It is widely credited that Putin believes in his heart of hearts what he says about Ukraine. What’s maybe more dangerous to the United States and our military partners in NATO is what Putin is demanding in regard to the 14 Eastern European countries that have joined NATO since the fall of the Soviet Union in 1991.
Beginning in 1999 with the Czech Republic, Hungary, and Poland, Russia has been steadily surrounded by NATO member states. Bulgaria joined the alliance in 2004 along with Russia’s immediate neighbors Estonia, Latvia, and Lithuania.
As part of its insistence on new European security arrangements, the Putin government has demanded a rollback of NATO to its Soviet-era parameters. This means, apparently, not the only the extraction of foreign troops, weapons, and other military hardware from Bulgaria and the 13 other nations in the Russian crosshairs, but their expulsion from the alliance itself.
NATO, with the United States in the lead, has firmly turned aside these demands. But what happens if Putin, emboldened by success in Ukraine, moves on, for instance, to the Baltic states or to Bulgaria and its neighbor Romania? NATO might not respond, which would mean the effective end of collective security in Europe. More likely it would invoke NATO Article 5: an attack on one is an attack on all. And where might that lead? It must always be remembered: both the United States and Russia bristle with nuclear weapons.
The world is smaller now than it was in 1949, and, as we learned again in the past week, no less dangerous and uncertain. The photographs of Ukrainians huddling in their cities and villages against the Russian onslaught are reminders that modernity cannot easily ward off (Putin’s) irrational obsessions, especially if the obsessed commands an army and powerful weapons.
As for Paul Teske and Milko Kobahob: Teske, from Jeannette, and Kobahob became friends in a German POW camp in Macedonia, near Greece, in 1944. When Paul, a U.S. Army Air Force B-24 navigator, escaped the camp, he asked Milko to write his wife in Jeannette.
In a letter to Paul in 1946, Milko explained that he eventually did so, without ever knowing if she received the letter. He never heard from her.
In a startling (to us at least) admission, Milko wrote, “We had such a good time, and I often think of our friendship and playing cards in the candlelight” at the prisoner of war camp. “I met twice or thrice our friend, the handsome officer Constantinoff [after the war]. He is playing as a balletist in the National Operahaus. He was a good fellow, right? And what about the life in Pennsylvania? … How is your wife and baby?” Are you still a reporter?
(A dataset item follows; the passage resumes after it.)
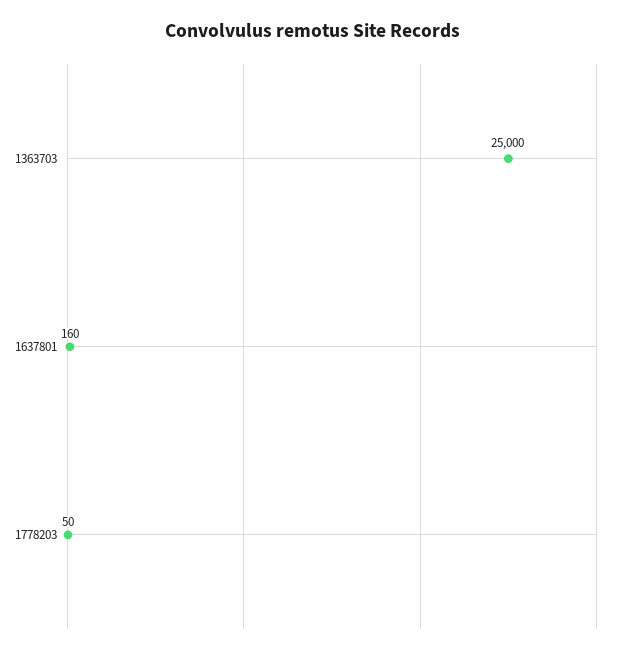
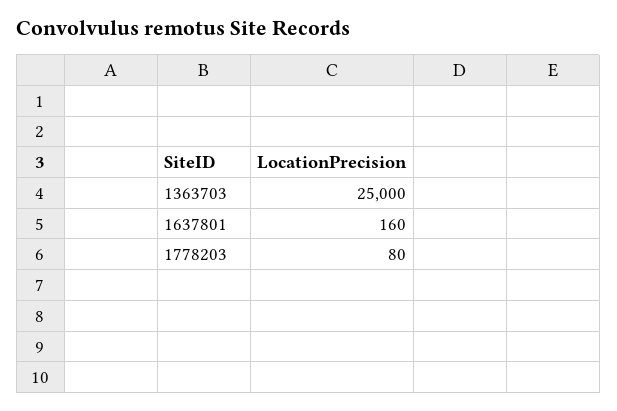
1778203: 50 -> 80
The remainder of the letter is about politics and international affairs, including a reference to President Truman and the emerging U.S. policy of containment of the Soviet Union. Milko was not on board. He said he hoped the U.S. would do more to help impoverished and war weary Bulgarians.
Milko told his friend Paul that he hoped for “peace and friendship with our brother the Russian [people] and all democratic nations in the world…. I am optimistic.”
These many years later, in this moment of history, it’s hard to share Milko’s optimism that all may yet be well.